Note that we are currently always using the default file system when 
creating paths for SourceLocations, because we rely on Paths::get to 
create them.

Jorn

Sundararajan Athijegannathan schreef op 2019-03-20 16:02:
> Hmm..
> 
> The javadoc says this:
> 
> " For both the glob and regex syntaxes, the matching details, such as
> whether the matching is case sensitive, are implementation-dependent
> and therefore not specified."
> https://docs.oracle.com/javase/10/docs/api/java/nio/file/FileSystem.html
> 
> Are we dependent on implementation dependent behavior?
> 
> -Sundar
> 
> On 20/03/19, 7:21 PM, Jorn Vernee wrote:
> 
>> While trying to get a minimal artifact for the opengl sample I ran
>> into a weird problem where clang was changing the casing of some of
>> the system header paths, which was making the regex match fail.

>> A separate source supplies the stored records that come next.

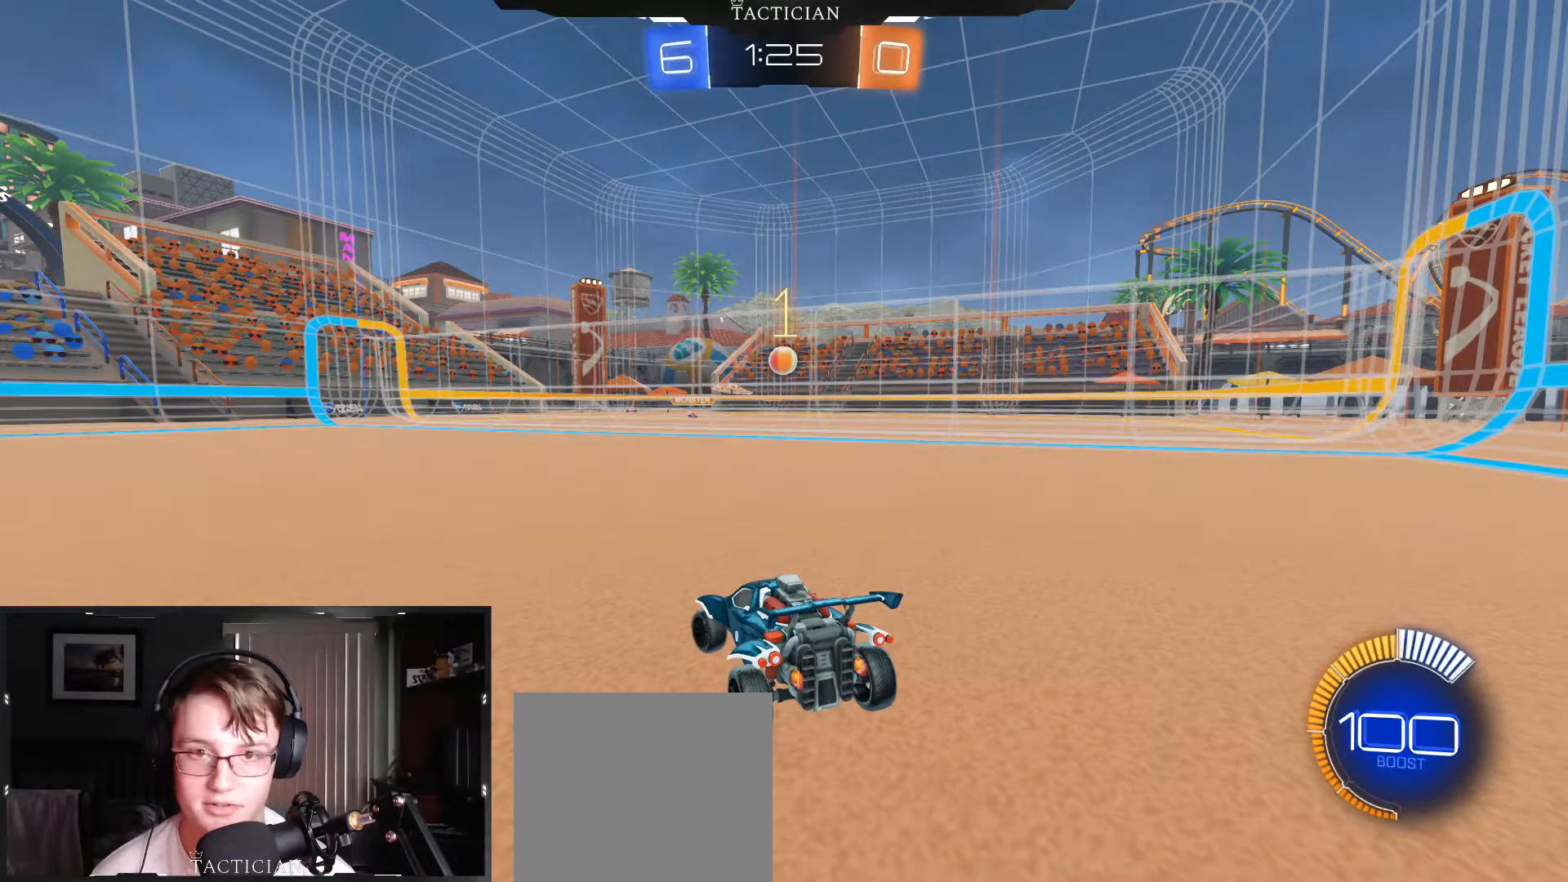
{"buttons": ["B", "R2"], "left_stick": "center", "right_stick": "center", "events": [[267, "left_stick", "left"], [434, "left_stick", "center"]]}
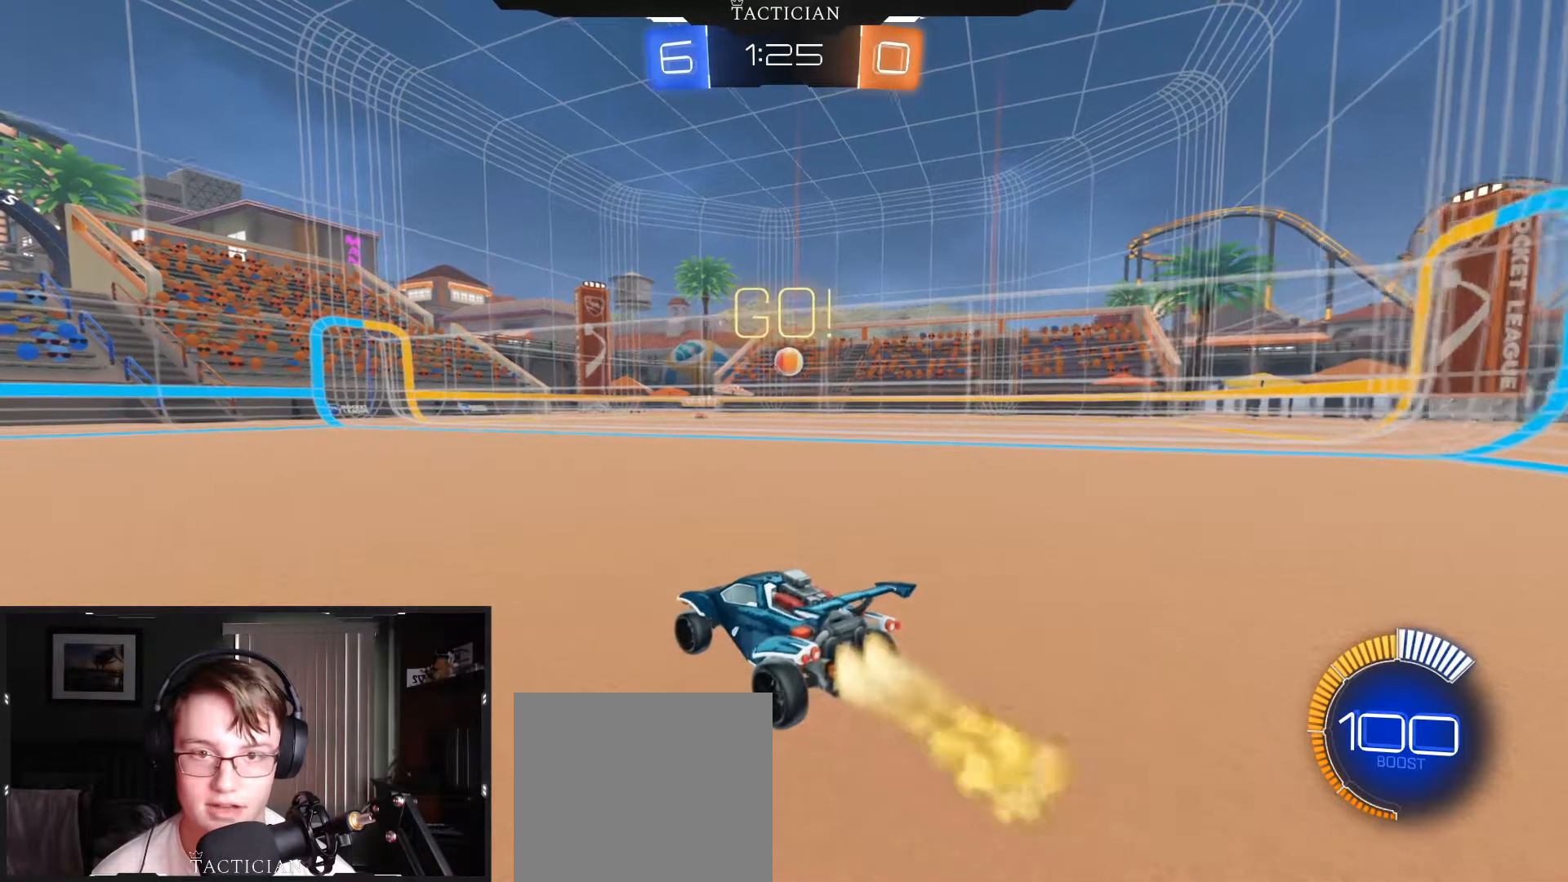
{"buttons": ["B", "R2"], "left_stick": "center", "right_stick": "center", "events": []}
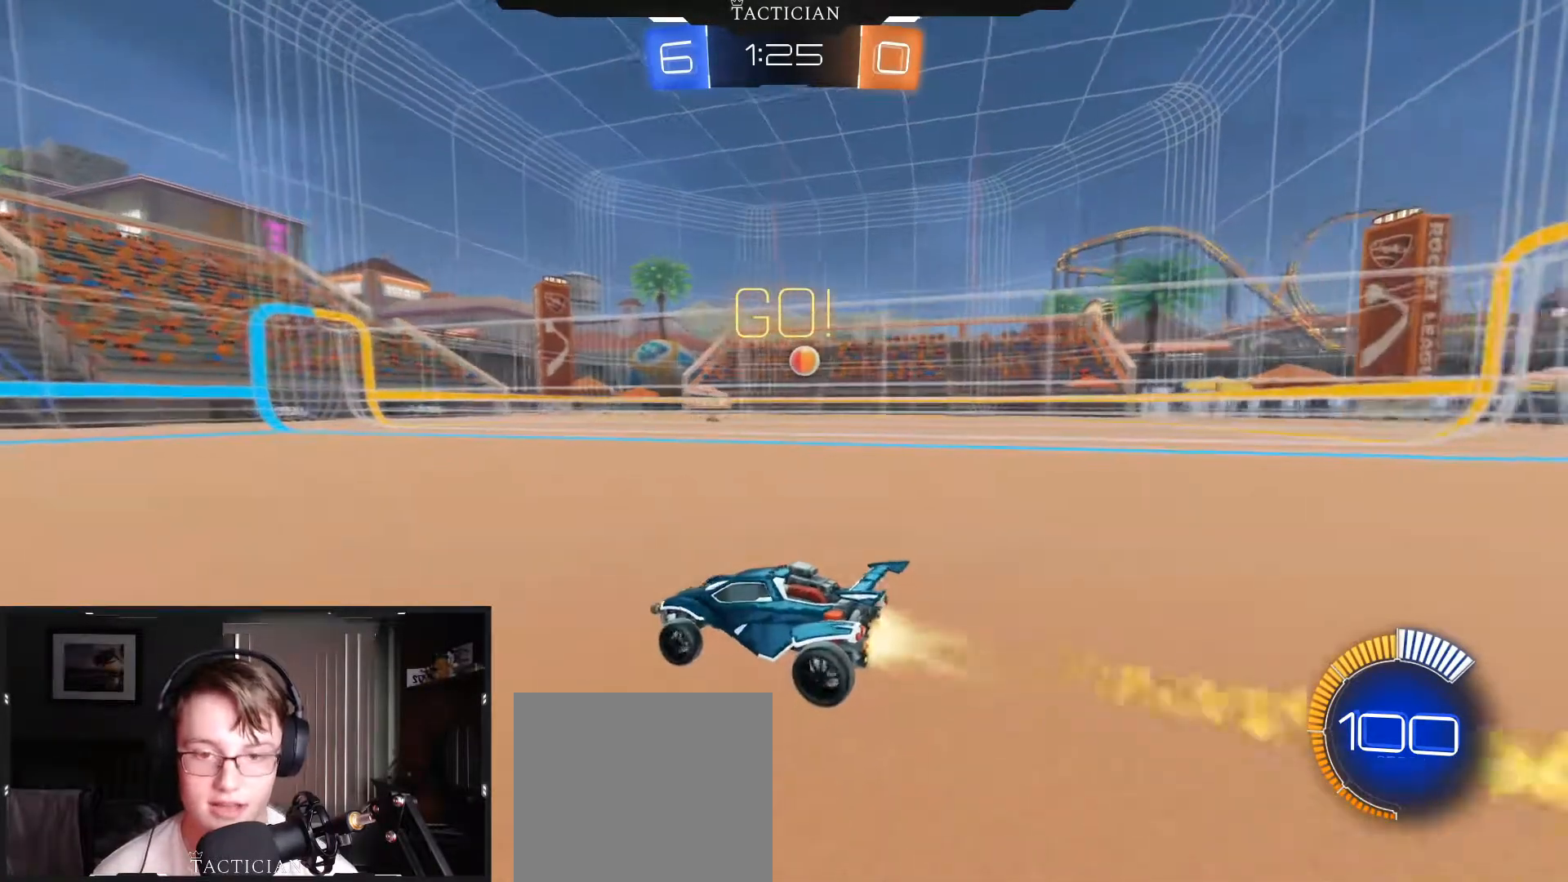
{"buttons": ["B", "R2"], "left_stick": "left", "right_stick": "center", "events": [[50, "left_stick", "left"], [167, "left_stick", "center"], [301, "left_stick", "left"]]}
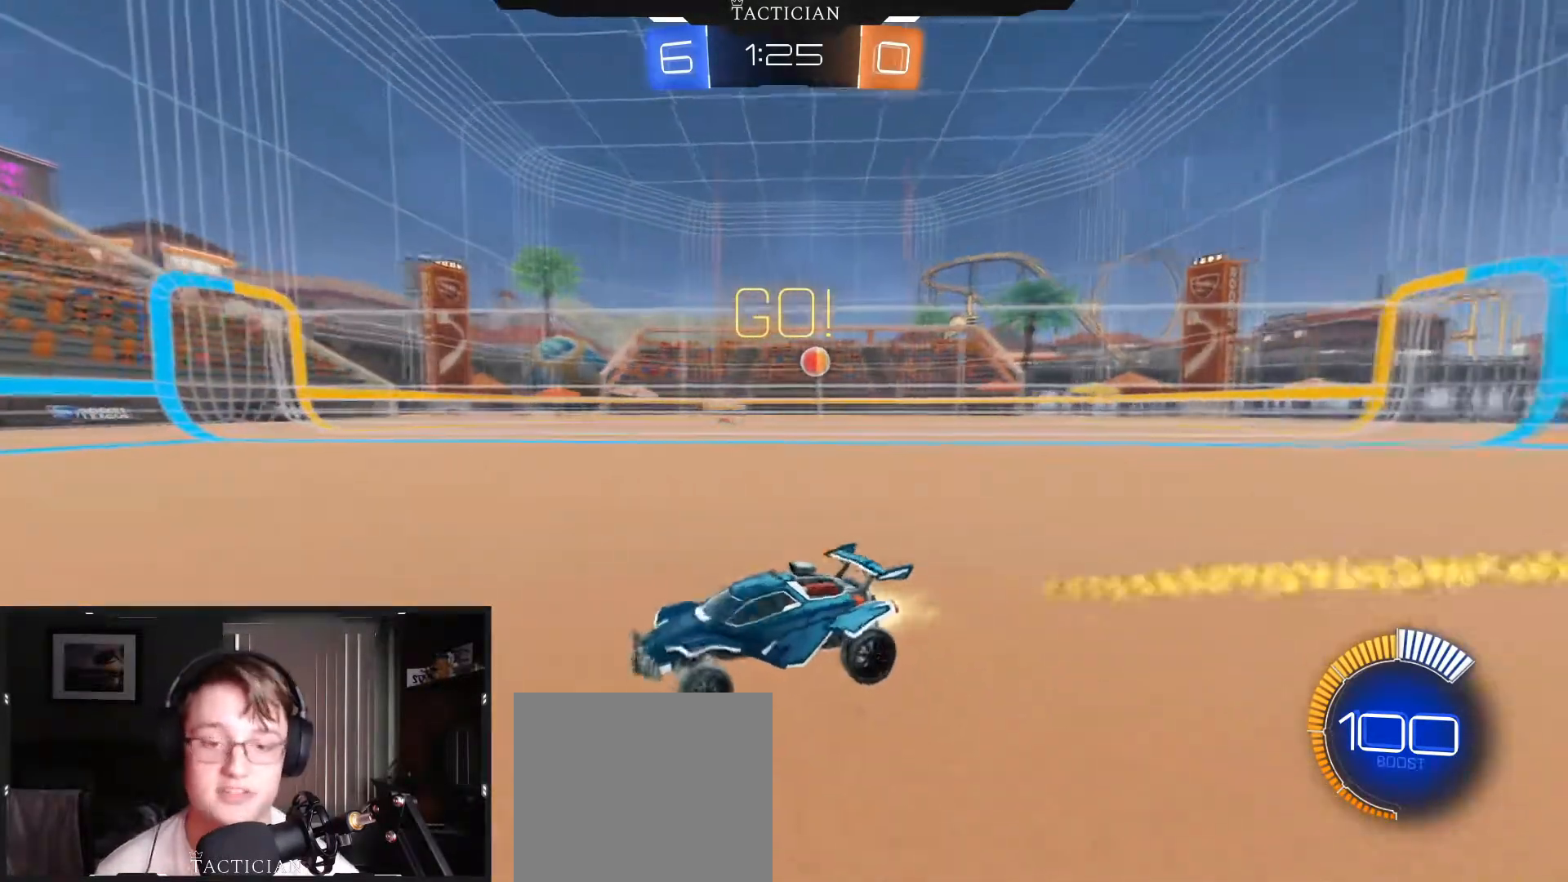
{"buttons": ["B", "R2"], "left_stick": "left", "right_stick": "center", "events": [[33, "R1", "down"], [200, "R1", "up"]]}
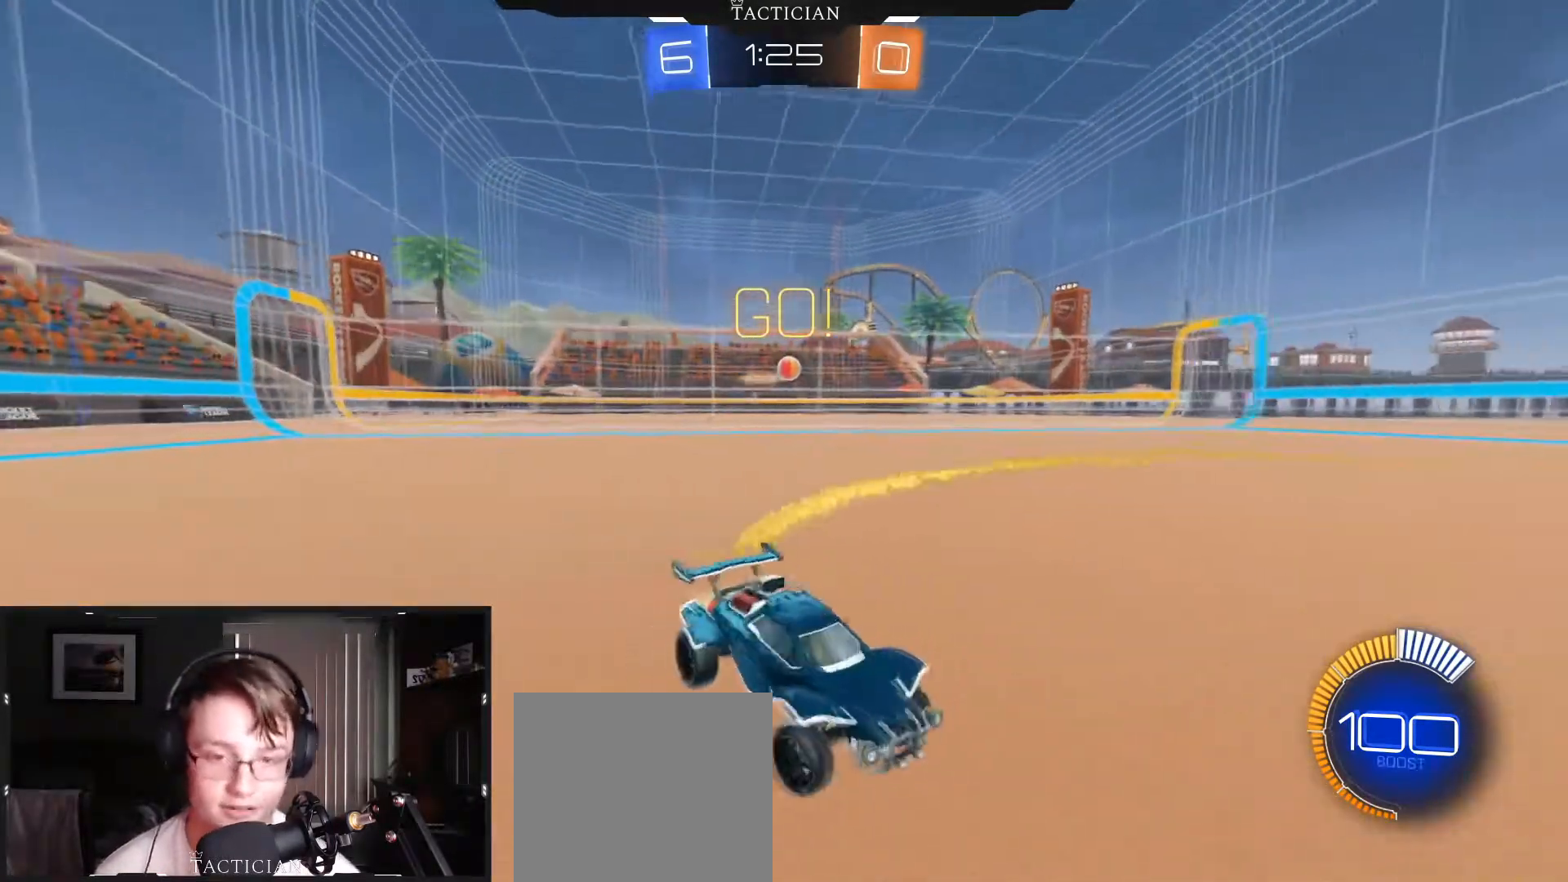
{"buttons": [], "left_stick": "center", "right_stick": "center", "events": [[317, "left_stick", "center"], [451, "B", "up"], [467, "R2", "up"]]}
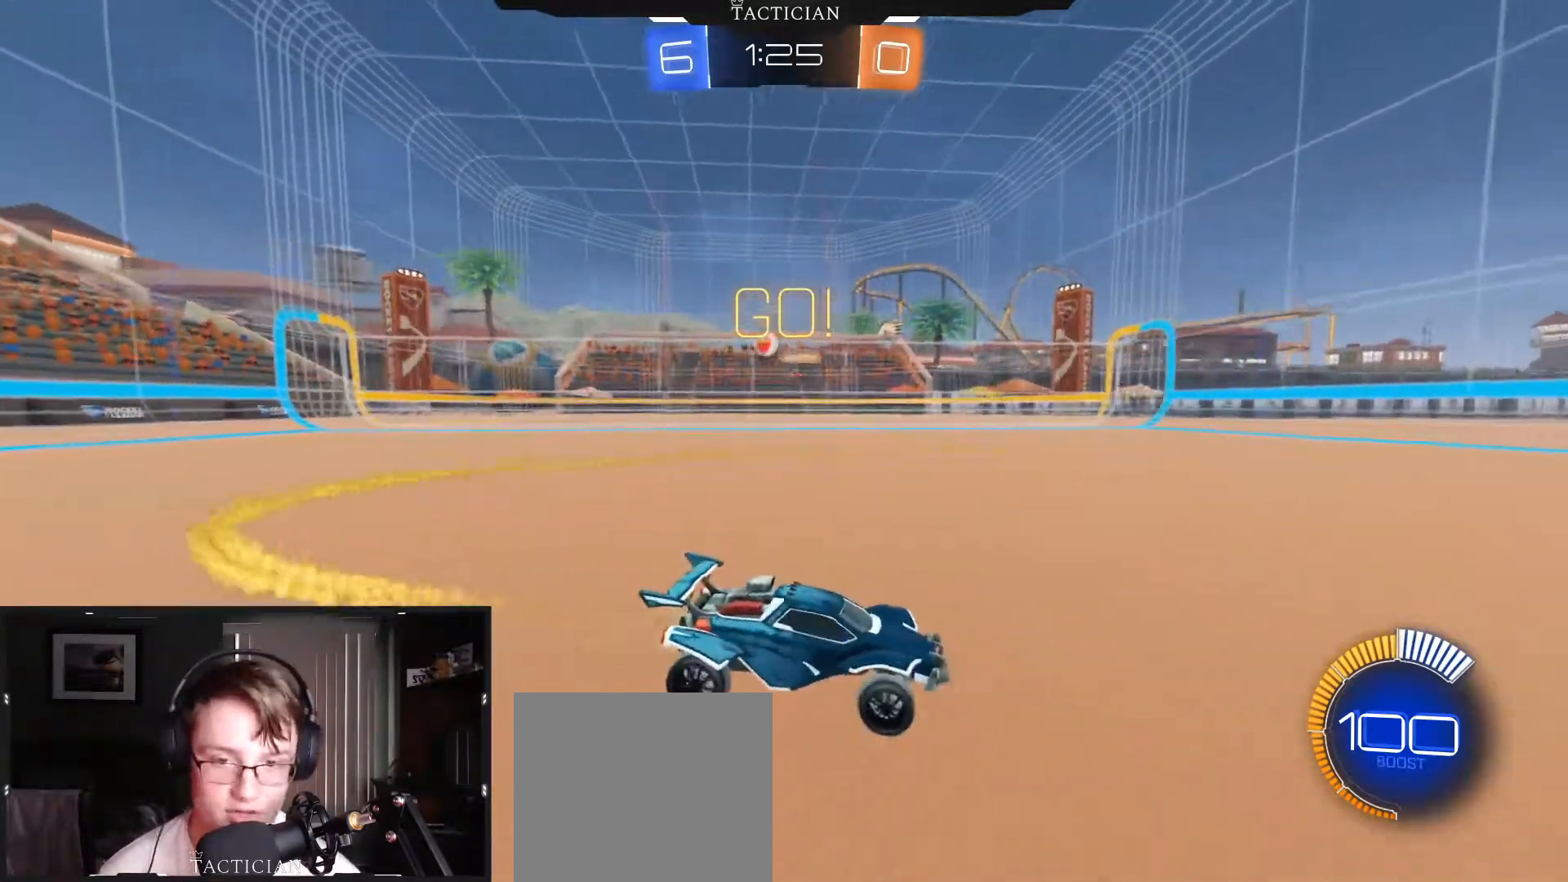
{"buttons": ["B", "R2"], "left_stick": "left", "right_stick": "center", "events": [[16, "L2", "down"], [67, "left_stick", "left"], [200, "L2", "up"], [250, "R1", "down"], [350, "R1", "up"], [450, "B", "down"], [450, "R2", "down"]]}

>> Casing of paths on Windows is mostly irrelevant, so that explains
>> why this wasn't a problem before.
>> 
>> After searching for a solution I arrived at
>> FileSystem::getPathMatcher, i.e. a utility for matching paths
>> already exists, and has FileSystem specific implementations (e.g.
>> making the match case insensitive on Windows).
>> 
>> Switching to that solves the problem:
>> http://cr.openjdk.java.net/~jvernee/panama/webrevs/caps/webrev.00
>> 
>> The numbers are:
>> 
>> OpenGL:
>> before: 4244087 bytes
>> after:  106145 bytes (~40x improvement)
>> 
>> Python:
>> before: 482587 bytes
>> after:  317240 bytes (~1.5x improvement)
>> 
>> Tensorflow:
>> before: 76915 bytes
>> after:  41267 bytes (~1.9x improvement)
>> 
>> The improvement is most significant for libraries that depend
>> heavily on the Windows API (OpenGL) since there's a lot that can be
>> filtered out.
>> 
>> Cheers,
>> Jorn
>> 
>> Maurizio Cimadamore schreef op 2019-03-19 22:06:
>> Cool! This is very nice milestone for jextract :-)
>> 
>> When you have time (and if you can) it would be nice to get some
>> stats
>> on extracting a library (e.g. Python) on Windows before/after, to
>> get
>> a sense of what degree of improvement in terms of static footprint
>> we
>> can get. I tested on Linux and I can get smaller jars (up to 2x) but
>> I
>> sense that the improvement is much more dramatic on Windows-land.
>> 
>> Maurizio
>> 
>> On 19/03/2019 19:58, Jorn Vernee wrote:
>> Thanks for the reviews. I've updated the comment and pushed.
>> 
>> Jorn
>> 
>> Sundararajan Athijegannathan schreef op 2019-03-19 18:07:
>> Tests passed. Please go ahead with push.
>> 
>> -Sundar
>> 
>> On 19/03/19, 7:46 PM, Sundararajan Athijegannathan wrote:
>> * 47 * A merge between {@link DependencyFinder} and {@link
>> ElementFilter}
>> 
>> in DependencyFilter. Could be removed?
>> 
>> No comments other than that. +1
>> 
>> I'm going to submit an internal mach5 build/request for this patch.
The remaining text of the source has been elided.